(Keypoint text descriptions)
============
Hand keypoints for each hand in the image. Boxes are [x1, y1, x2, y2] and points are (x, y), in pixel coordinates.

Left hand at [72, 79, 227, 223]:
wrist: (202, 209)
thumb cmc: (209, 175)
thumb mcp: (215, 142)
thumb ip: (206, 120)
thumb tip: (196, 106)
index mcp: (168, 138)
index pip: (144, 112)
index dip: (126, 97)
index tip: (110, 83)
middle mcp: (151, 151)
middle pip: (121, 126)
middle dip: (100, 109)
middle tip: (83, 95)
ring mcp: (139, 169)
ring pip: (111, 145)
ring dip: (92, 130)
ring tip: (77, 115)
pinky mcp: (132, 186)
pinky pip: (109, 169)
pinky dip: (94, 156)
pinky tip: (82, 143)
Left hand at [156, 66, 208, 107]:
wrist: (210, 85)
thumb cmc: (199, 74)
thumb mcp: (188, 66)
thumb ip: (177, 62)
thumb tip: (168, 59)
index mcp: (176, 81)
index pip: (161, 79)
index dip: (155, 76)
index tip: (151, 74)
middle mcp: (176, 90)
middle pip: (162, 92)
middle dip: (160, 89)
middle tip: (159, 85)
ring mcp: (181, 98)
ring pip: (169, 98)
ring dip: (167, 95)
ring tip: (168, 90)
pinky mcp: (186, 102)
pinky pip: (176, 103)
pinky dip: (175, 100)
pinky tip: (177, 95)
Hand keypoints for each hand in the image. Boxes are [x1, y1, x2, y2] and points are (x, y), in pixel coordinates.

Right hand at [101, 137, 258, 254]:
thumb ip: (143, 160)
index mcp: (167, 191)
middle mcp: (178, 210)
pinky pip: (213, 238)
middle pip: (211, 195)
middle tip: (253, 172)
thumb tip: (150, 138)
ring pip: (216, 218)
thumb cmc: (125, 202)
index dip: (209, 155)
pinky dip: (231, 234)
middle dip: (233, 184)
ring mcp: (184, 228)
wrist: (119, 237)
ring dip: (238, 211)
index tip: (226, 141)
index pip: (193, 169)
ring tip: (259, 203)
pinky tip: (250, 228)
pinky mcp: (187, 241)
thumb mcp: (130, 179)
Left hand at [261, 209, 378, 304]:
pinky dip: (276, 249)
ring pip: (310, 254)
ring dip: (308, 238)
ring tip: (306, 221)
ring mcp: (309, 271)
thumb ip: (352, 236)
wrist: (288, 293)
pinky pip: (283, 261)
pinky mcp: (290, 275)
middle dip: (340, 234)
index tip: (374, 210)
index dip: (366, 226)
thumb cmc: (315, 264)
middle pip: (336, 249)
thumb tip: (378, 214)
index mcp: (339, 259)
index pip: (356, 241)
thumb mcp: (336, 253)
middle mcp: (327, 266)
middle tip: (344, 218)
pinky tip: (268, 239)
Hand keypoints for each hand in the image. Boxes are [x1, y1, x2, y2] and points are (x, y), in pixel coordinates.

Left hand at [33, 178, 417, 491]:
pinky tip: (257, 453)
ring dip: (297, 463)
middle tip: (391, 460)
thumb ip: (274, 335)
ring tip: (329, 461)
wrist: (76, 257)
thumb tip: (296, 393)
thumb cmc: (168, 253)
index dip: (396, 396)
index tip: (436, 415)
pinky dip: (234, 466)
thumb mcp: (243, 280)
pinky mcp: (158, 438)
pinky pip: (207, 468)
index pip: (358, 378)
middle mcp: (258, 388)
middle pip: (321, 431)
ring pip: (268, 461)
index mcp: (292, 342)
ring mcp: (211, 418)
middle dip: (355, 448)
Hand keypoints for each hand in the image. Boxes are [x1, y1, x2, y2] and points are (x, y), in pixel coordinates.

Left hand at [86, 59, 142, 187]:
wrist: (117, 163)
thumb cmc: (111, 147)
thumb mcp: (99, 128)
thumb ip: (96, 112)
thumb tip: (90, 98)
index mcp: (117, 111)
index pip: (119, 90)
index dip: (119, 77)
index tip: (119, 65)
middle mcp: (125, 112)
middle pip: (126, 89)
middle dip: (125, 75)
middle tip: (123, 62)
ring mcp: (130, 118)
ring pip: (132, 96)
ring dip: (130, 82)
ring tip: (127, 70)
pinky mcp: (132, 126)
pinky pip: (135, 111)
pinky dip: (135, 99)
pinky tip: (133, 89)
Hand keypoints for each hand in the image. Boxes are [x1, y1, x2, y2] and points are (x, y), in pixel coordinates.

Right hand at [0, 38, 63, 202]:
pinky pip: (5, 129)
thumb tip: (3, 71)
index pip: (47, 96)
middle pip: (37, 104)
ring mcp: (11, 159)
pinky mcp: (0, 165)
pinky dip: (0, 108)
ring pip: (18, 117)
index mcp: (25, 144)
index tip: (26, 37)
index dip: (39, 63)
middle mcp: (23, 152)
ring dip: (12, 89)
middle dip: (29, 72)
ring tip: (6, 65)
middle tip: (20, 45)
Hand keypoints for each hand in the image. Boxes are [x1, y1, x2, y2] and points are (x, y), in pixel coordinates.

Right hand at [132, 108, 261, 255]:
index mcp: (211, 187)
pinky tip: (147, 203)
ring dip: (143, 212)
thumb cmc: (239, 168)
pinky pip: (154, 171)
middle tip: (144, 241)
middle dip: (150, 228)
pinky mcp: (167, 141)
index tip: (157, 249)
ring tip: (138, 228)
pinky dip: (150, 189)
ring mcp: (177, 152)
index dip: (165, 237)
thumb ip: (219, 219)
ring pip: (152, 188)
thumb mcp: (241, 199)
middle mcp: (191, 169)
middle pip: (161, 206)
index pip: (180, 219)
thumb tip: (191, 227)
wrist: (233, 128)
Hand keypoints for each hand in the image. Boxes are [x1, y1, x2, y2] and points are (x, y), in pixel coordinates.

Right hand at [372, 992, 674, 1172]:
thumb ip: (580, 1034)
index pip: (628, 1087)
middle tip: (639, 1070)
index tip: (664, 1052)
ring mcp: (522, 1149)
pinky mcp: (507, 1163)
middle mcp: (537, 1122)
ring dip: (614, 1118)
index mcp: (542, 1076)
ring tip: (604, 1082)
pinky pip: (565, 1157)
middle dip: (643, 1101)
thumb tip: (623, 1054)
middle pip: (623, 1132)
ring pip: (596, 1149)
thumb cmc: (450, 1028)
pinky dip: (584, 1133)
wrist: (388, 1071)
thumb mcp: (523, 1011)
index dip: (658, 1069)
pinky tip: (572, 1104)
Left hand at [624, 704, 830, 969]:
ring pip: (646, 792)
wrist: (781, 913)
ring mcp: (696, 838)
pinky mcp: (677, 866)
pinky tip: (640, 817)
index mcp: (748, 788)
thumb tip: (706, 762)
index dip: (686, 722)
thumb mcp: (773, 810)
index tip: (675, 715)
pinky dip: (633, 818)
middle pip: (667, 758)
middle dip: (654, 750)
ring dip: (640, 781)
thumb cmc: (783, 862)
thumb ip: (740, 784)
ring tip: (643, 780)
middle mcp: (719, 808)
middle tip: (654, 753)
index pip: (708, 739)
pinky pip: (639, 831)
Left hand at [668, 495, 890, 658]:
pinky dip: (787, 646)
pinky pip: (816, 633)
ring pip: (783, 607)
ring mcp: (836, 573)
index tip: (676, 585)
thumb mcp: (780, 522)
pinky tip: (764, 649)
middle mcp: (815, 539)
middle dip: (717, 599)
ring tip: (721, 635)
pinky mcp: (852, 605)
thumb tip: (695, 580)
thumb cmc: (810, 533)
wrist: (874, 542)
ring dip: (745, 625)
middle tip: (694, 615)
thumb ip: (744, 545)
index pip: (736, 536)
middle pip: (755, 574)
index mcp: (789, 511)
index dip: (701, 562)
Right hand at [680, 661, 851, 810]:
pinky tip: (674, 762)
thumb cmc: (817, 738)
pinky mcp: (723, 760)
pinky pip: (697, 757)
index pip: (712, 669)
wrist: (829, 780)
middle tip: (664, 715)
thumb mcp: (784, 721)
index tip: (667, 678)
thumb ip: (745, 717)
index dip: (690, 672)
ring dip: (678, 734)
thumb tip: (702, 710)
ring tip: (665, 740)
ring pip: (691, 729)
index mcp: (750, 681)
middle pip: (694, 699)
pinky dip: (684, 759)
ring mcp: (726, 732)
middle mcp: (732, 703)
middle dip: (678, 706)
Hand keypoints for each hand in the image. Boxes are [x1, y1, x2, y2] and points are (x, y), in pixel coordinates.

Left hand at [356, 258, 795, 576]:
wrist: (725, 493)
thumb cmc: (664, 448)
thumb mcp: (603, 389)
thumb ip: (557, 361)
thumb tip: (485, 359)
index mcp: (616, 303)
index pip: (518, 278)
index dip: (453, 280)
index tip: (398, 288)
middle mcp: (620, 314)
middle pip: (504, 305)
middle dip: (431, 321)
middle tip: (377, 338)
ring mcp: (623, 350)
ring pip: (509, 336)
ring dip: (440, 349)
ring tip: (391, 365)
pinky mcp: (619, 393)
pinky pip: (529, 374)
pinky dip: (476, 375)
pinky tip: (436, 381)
============
Exercise aim: Repeat only the lines starting at the one that contains "thumb cmc: (664, 448)" and ending at the last line above, exactly as written.

Exercise answer:
thumb cmc: (664, 448)
thumb mcp: (603, 389)
thumb ip: (557, 361)
thumb tip: (485, 359)
index mcp: (616, 303)
index pip: (518, 278)
index dip: (453, 280)
index tip: (398, 288)
middle mcp: (620, 314)
middle pip: (504, 305)
middle dip: (431, 321)
middle tip: (377, 338)
ring mcp: (623, 350)
ring pip: (509, 336)
ring dip: (440, 349)
ring tip: (391, 365)
pinky mcp: (619, 393)
pinky pip: (529, 374)
pinky dip: (476, 375)
pinky tip: (436, 381)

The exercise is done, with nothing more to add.